Una oportunidad para ser más humanos y sensibles al sufrimiento de los demás valorando lo realmente importante. Escuché que un hombre muy rico se infectó del coronavirus y murió en un hospital ahogándose y en soledad. Su hija decía que teniendo tanto dinero murió pidiendo lo que se nos da gratis: el aire, sin acordarse de las riquezas que dejó en casa. Y, además, siendo poderoso y aclamado por muchos, seguro que echó de menos lo que también recibimos gratis: la compañía de un ser querido.
Estamos ante una oportunidad que podemos perder o ganar. Oportunidad de ser más humanos y solidarios, pues si el edificio se tambalea afecta a todos los que viven en él.
Todo lo que puede enseñar esta crisis a la humanidad nos lo enseña también a la vida consagrada. Yo lo centraría fundamentalmente en tres puntos:
Buscar nuestra llave donde se encuentra, en nuestra propia casa. Solo la soledad y el silencio orante nos la mostrarán. ¡Ay de nosotros si solo buscamos donde hay más luz!
Revitalizar la vida comunitaria que nos hace más humanos.
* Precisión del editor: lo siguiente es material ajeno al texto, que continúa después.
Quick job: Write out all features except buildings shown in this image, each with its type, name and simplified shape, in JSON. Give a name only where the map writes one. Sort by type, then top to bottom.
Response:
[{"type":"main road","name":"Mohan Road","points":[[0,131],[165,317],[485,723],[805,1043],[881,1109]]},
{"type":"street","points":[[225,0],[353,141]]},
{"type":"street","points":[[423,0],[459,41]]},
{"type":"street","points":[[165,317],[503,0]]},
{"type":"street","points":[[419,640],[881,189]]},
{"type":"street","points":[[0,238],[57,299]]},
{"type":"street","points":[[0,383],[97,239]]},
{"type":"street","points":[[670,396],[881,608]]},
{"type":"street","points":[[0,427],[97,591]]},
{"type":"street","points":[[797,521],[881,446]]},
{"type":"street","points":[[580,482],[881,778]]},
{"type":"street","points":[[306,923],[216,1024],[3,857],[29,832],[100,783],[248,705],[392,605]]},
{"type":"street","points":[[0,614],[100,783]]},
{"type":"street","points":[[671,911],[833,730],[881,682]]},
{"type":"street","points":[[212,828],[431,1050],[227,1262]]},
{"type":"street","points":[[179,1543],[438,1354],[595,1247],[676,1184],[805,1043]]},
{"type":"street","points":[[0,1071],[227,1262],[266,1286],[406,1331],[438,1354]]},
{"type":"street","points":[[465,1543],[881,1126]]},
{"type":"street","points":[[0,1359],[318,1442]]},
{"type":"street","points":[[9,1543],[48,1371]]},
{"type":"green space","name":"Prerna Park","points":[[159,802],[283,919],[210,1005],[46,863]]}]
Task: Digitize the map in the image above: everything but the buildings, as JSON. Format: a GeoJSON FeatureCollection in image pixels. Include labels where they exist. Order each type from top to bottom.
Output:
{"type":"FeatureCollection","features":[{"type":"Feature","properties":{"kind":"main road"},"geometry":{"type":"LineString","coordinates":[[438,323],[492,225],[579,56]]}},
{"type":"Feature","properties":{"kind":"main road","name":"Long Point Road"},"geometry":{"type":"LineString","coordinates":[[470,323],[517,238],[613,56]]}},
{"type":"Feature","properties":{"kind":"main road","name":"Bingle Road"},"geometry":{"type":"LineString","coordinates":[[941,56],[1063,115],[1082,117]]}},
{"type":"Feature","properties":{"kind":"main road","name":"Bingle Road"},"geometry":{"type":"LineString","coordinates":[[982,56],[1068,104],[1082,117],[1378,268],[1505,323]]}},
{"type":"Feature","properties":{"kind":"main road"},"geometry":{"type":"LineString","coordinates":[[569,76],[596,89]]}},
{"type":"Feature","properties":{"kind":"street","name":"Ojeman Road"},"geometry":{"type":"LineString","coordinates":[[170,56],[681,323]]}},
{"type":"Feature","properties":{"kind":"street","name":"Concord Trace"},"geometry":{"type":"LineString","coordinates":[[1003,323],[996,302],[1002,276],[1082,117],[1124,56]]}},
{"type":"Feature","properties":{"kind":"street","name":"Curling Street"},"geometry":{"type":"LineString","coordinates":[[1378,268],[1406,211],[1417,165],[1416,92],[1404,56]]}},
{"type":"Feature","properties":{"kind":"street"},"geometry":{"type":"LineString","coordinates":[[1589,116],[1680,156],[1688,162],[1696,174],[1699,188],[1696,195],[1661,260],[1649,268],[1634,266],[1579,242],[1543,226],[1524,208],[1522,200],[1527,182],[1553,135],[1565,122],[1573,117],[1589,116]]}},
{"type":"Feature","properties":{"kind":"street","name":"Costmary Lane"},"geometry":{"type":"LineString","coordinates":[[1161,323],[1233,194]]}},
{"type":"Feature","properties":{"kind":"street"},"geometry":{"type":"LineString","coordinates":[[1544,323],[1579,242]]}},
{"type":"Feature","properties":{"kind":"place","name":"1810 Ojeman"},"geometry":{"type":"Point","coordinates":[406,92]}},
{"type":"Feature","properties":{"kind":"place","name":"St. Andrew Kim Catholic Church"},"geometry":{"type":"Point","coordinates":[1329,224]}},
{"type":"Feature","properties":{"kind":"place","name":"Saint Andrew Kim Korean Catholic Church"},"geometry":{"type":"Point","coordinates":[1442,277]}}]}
Ella nos muestra lo que somos y nos reta a superarnos para conocer el amor. ¡Ay de nosotros si nos apartamos para no ser molestados!
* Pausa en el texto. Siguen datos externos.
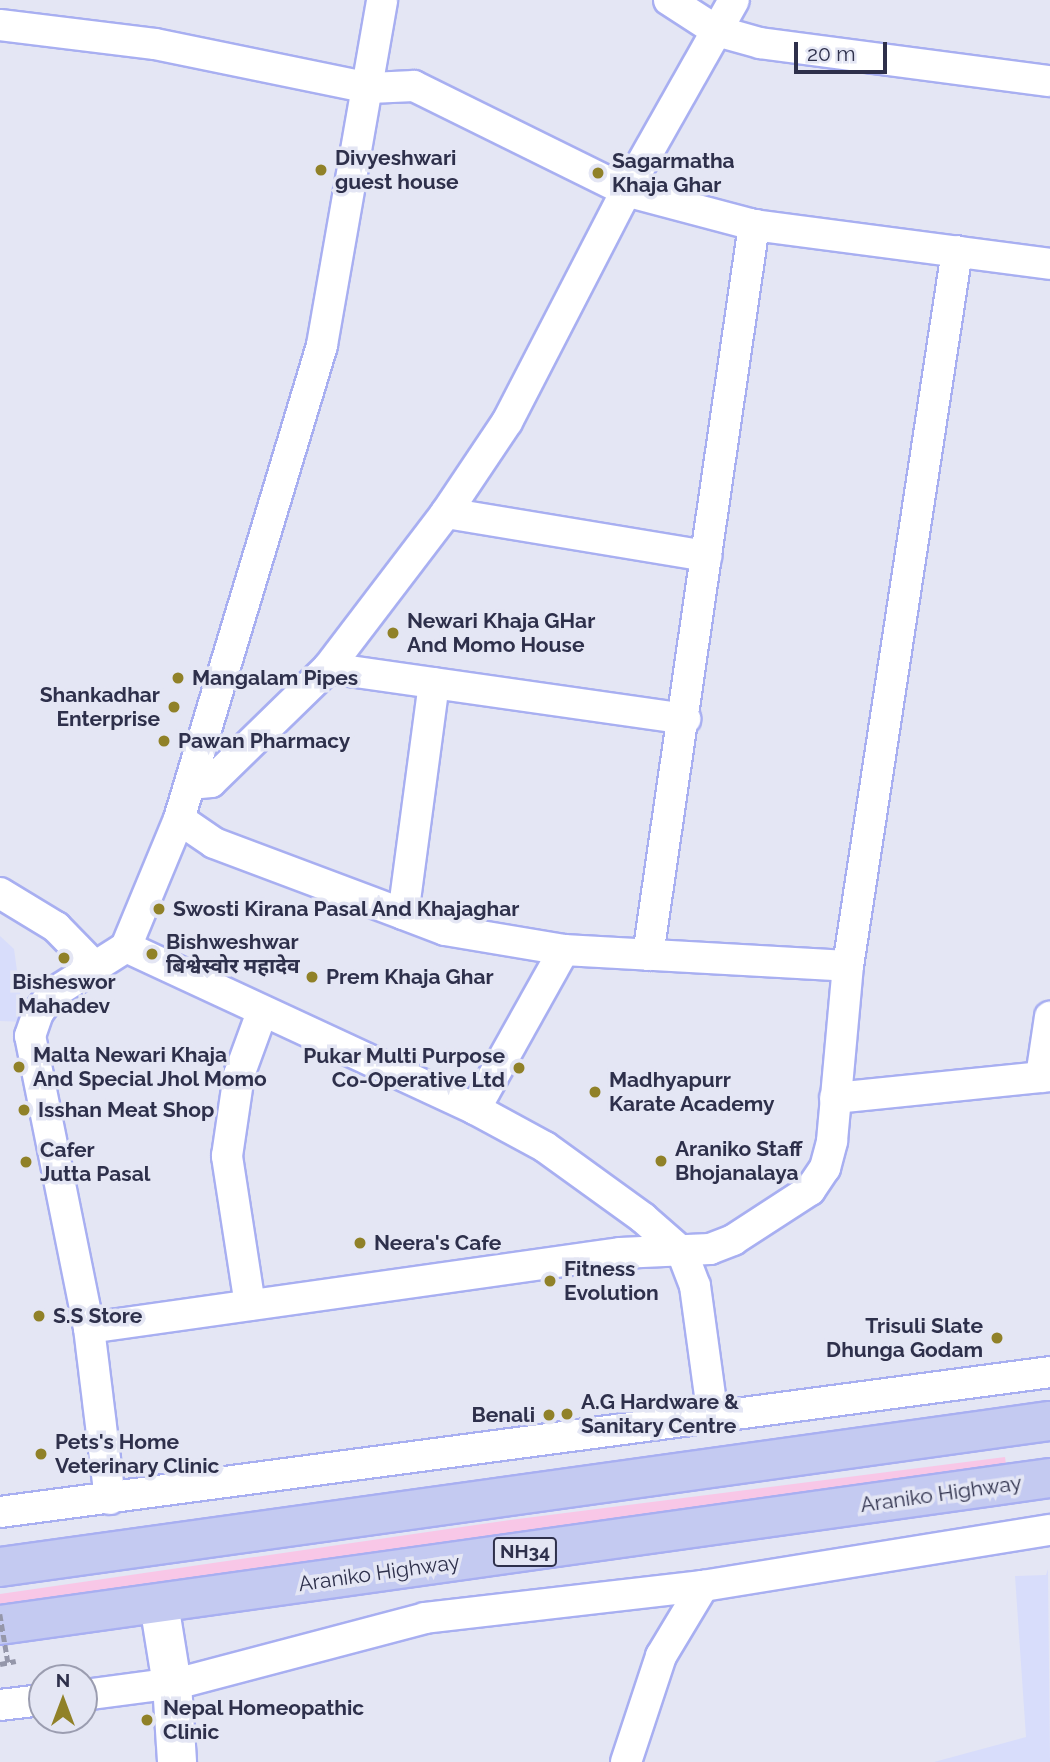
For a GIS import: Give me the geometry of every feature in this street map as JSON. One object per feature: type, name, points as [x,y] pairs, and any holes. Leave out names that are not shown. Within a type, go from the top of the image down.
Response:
[{"type":"highway","points":[[0,1567],[1050,1421]]},
{"type":"highway","name":"Araniko Highway","points":[[0,1625],[1050,1478]]},
{"type":"street","points":[[110,1499],[89,1328],[30,1036],[38,1013],[52,994],[126,947],[179,819],[322,345],[370,88],[382,0]]},
{"type":"street","points":[[669,0],[717,31],[760,43],[1050,81]]},
{"type":"street","points":[[190,784],[211,782],[328,668],[446,513],[508,422],[626,191],[734,0]]},
{"type":"street","points":[[0,25],[155,44],[370,88],[414,86],[626,191],[754,225],[1050,264]]},
{"type":"street","points":[[648,955],[685,719],[754,225]]},
{"type":"street","points":[[89,1328],[620,1253],[682,1252],[733,1240],[810,1190],[825,1168],[848,966],[957,251]]},
{"type":"street","points":[[446,513],[706,556]]},
{"type":"street","points":[[328,668],[685,719]]},
{"type":"street","points":[[402,914],[434,683]]},
{"type":"street","points":[[179,819],[214,843],[445,930],[564,950],[848,966]]},
{"type":"street","points":[[0,892],[56,928],[96,968]]},
{"type":"street","points":[[126,947],[475,1109],[596,1181],[682,1252],[695,1286],[713,1418]]},
{"type":"street","points":[[475,1109],[564,950]]},
{"type":"street","points":[[250,1305],[228,1156],[239,1076],[262,1012]]},
{"type":"street","points":[[835,1098],[1045,1077],[1050,1017]]},
{"type":"street","points":[[0,1512],[1050,1372]]},
{"type":"street","points":[[98,1693],[172,1684],[425,1618],[703,1586],[1050,1530]]},
{"type":"street","points":[[626,1762],[661,1656],[703,1586]]},
{"type":"street","points":[[159,1604],[172,1684],[177,1762]]},
{"type":"street","points":[[0,1705],[28,1702]]},
{"type":"path","points":[[0,1614],[8,1662]]},
{"type":"shaded area","points":[[0,936],[14,949],[24,1022],[0,1021]]},
{"type":"shaded area","points":[[1005,1457],[1006,1464],[0,1604],[0,1594],[510,1520]]},
{"type":"shaded area","points":[[1048,1569],[1050,1762],[934,1762],[1026,1737],[1015,1576],[1046,1575]]},
{"type":"place","name":"Divyeshwari guest house","points":[[321,170]]},
{"type":"place","name":"Sagarmatha Khaja Ghar","points":[[598,173]]},
{"type":"place","name":"Newari Khaja GHar And Momo House","points":[[393,633]]},
{"type":"place","name":"Mangalam Pipes","points":[[178,678]]},
{"type":"place","name":"Shankadhar Enterprise","points":[[174,707]]},
{"type":"place","name":"Pawan Pharmacy","points":[[164,741]]},
{"type":"place","name":"Swosti Kirana Pasal And Khajaghar","points":[[159,909]]},
{"type":"place","name":"Bishweshwar बिश्वेस्वोर महादेव","points":[[152,954]]},
{"type":"place","name":"Bisheswor Mahadev","points":[[64,958]]},
{"type":"place","name":"Prem Khaja Ghar","points":[[312,977]]},
{"type":"place","name":"Malta Newari Khaja And Special Jhol Momo","points":[[19,1067]]},
{"type":"place","name":"Pukar Multi Purpose Co-Operative Ltd","points":[[519,1068]]},
{"type":"place","name":"Madhyapurr Karate Academy","points":[[595,1092]]},
{"type":"place","name":"Isshan Meat Shop","points":[[24,1110]]},
{"type":"place","name":"Araniko Staff Bhojanalaya","points":[[661,1161]]},
{"type":"place","name":"Cafer Jutta Pasal","points":[[26,1162]]},
{"type":"place","name":"Neera's Cafe","points":[[360,1243]]},
{"type":"place","name":"Fitness Evolution","points":[[550,1281]]},
{"type":"place","name":"S.S Store","points":[[39,1316]]},
{"type":"place","name":"Trisuli Slate Dhunga Godam","points":[[997,1338]]},
{"type":"place","name":"A.G Hardware & Sanitary Centre","points":[[567,1414]]},
{"type":"place","name":"Benali","points":[[549,1415]]},
{"type":"place","name":"Pets's Home Veterinary Clinic","points":[[41,1454]]},
{"type":"place","name":"Nepal Homeopathic Clinic","points":[[147,1720]]}]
Compartir lo que somos y lo que tenemos, lo que nos hará más libres y solidarios. Romper con la engañosa idea de considerar virtud el conservar un patrimonio material que creció según crecían los Institutos para su labor social o apostólica. Si nosotros decrecemos, ¿para qué lo queremos? Toda gran mentira se sustenta en una pequeña verdad. Mantengamos lo verdaderamente útil y compartamos lo demás, pues la tentación de no hacerlo para asegurarnos un futuro incierto es muy real. Tiempo vamos a tener para aprender esta lección.